The film was nominated for the Academy Award for Best Sound Effects Editing (Mark Stoeckinger and Per Hallberg) at the 70th Academy Awards, but lost to another Paramount film, Titanic. Face/Off also won Saturn Awards for Best Director and Best Writing, and the MTV Movie Awards for Best Action Sequence (the speedboat chase) and Best On-Screen Duo for Travolta and Cage.

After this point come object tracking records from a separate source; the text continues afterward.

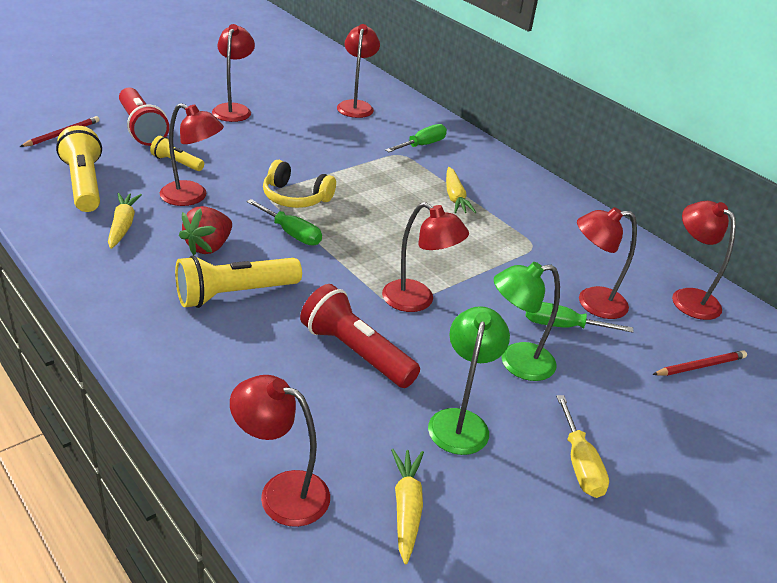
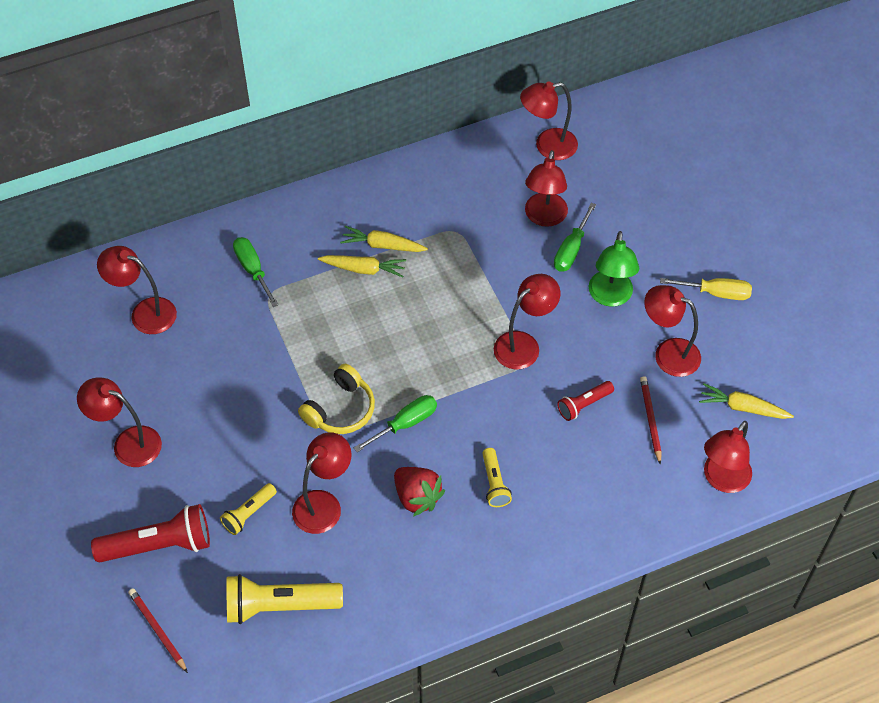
camera: 70 degrees left, 20 degrees up
(123, 226) = (368, 570): yellow carrot -> yellow carrot (383, 245)
(234, 294) = (494, 483): yellow flashlight -> yellow flashlight, size x0.55
(356, 352) = (583, 404): red flashlight -> red flashlight, size x0.55
(460, 421) = (668, 353): green lamp -> red lamp
(700, 366) = (629, 177): red pencil -> red pencil (650, 420)

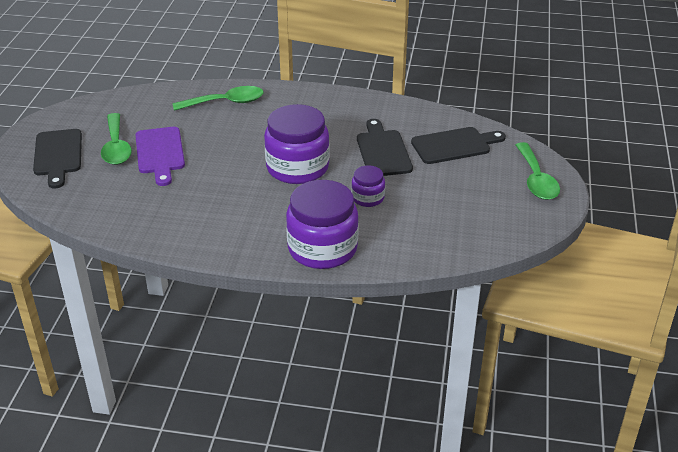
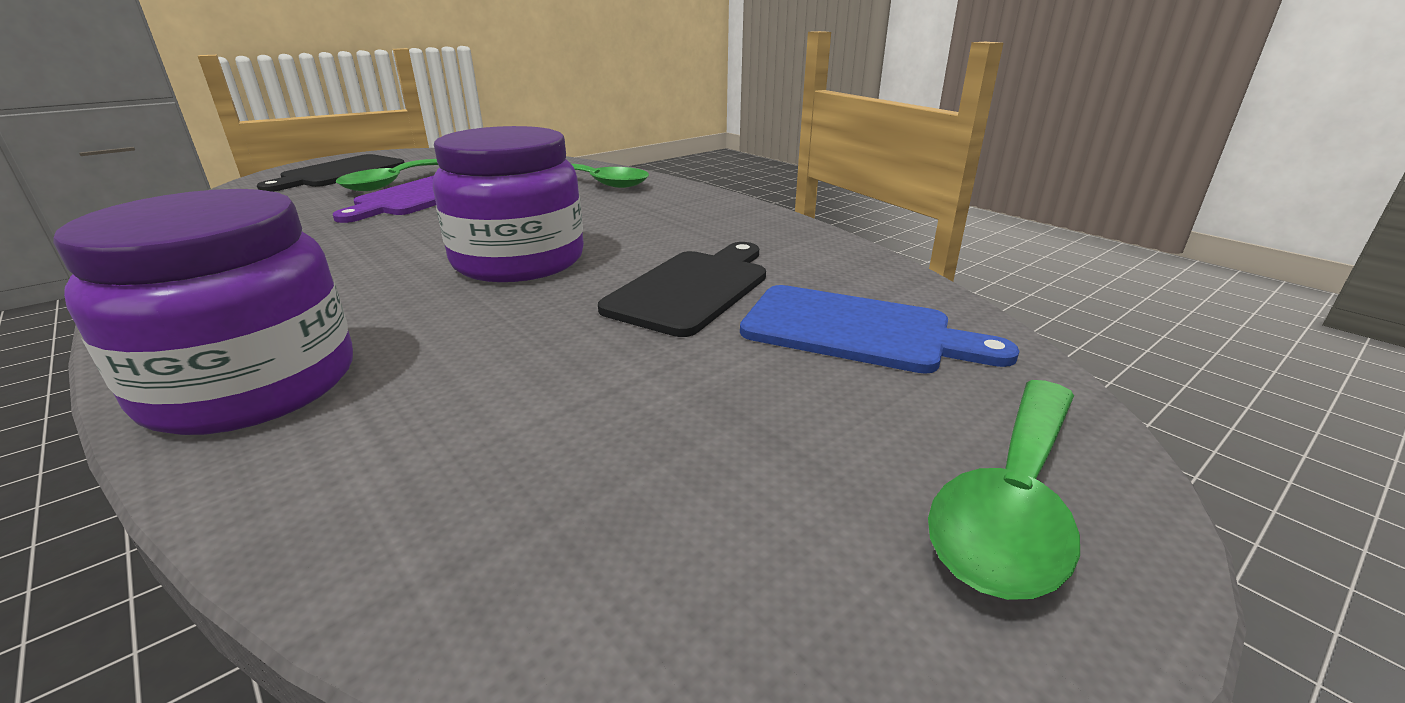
camera: 40 degrees right, 10 degrees down
(368, 198) = (519, 342): purple jar -> none
(454, 145) = (856, 330): black cutting board -> blue cutting board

It has been labelled as part of the "holy trinity" of Nicolas Cage action films, along with Con Air (1997) and The Rock (1996). In 2022, Cage said the film had "aged beautifully".

=== Influence ===
Face/Off is said to have inspired Infernal Affairs. Director Andrew Lau stated he wanted to depict a more realistic situation; instead of a physical face change, Lau wanted to have the characters swap identities. The concept of "bian lian" or "change face", a technique traditionally used in Chinese opera, may have been used here to depict the fluid and seamless morph of Chen and Lau's characters' identities between the "good" and "bad" sides. Infernal Affairs, in turn, has spawned several adaptations, notably The Departed directed by Martin Scorsese, which won the Academy Award for Best Picture.

==Potential sequel==
In September 2019, Paramount Pictures announced plans to remake Face/Off with a new cast. David Permut would be executive producer, with Neal Moritz to produce and Oren Uziel to write. In February 2021, it was reported that Adam Wingard would direct and the film would be a sequel to the first film, with him co-writing it with Simon Barrett. By February 2026, Wingard was no longer set to direct the sequel, leaving the production in search of a new director.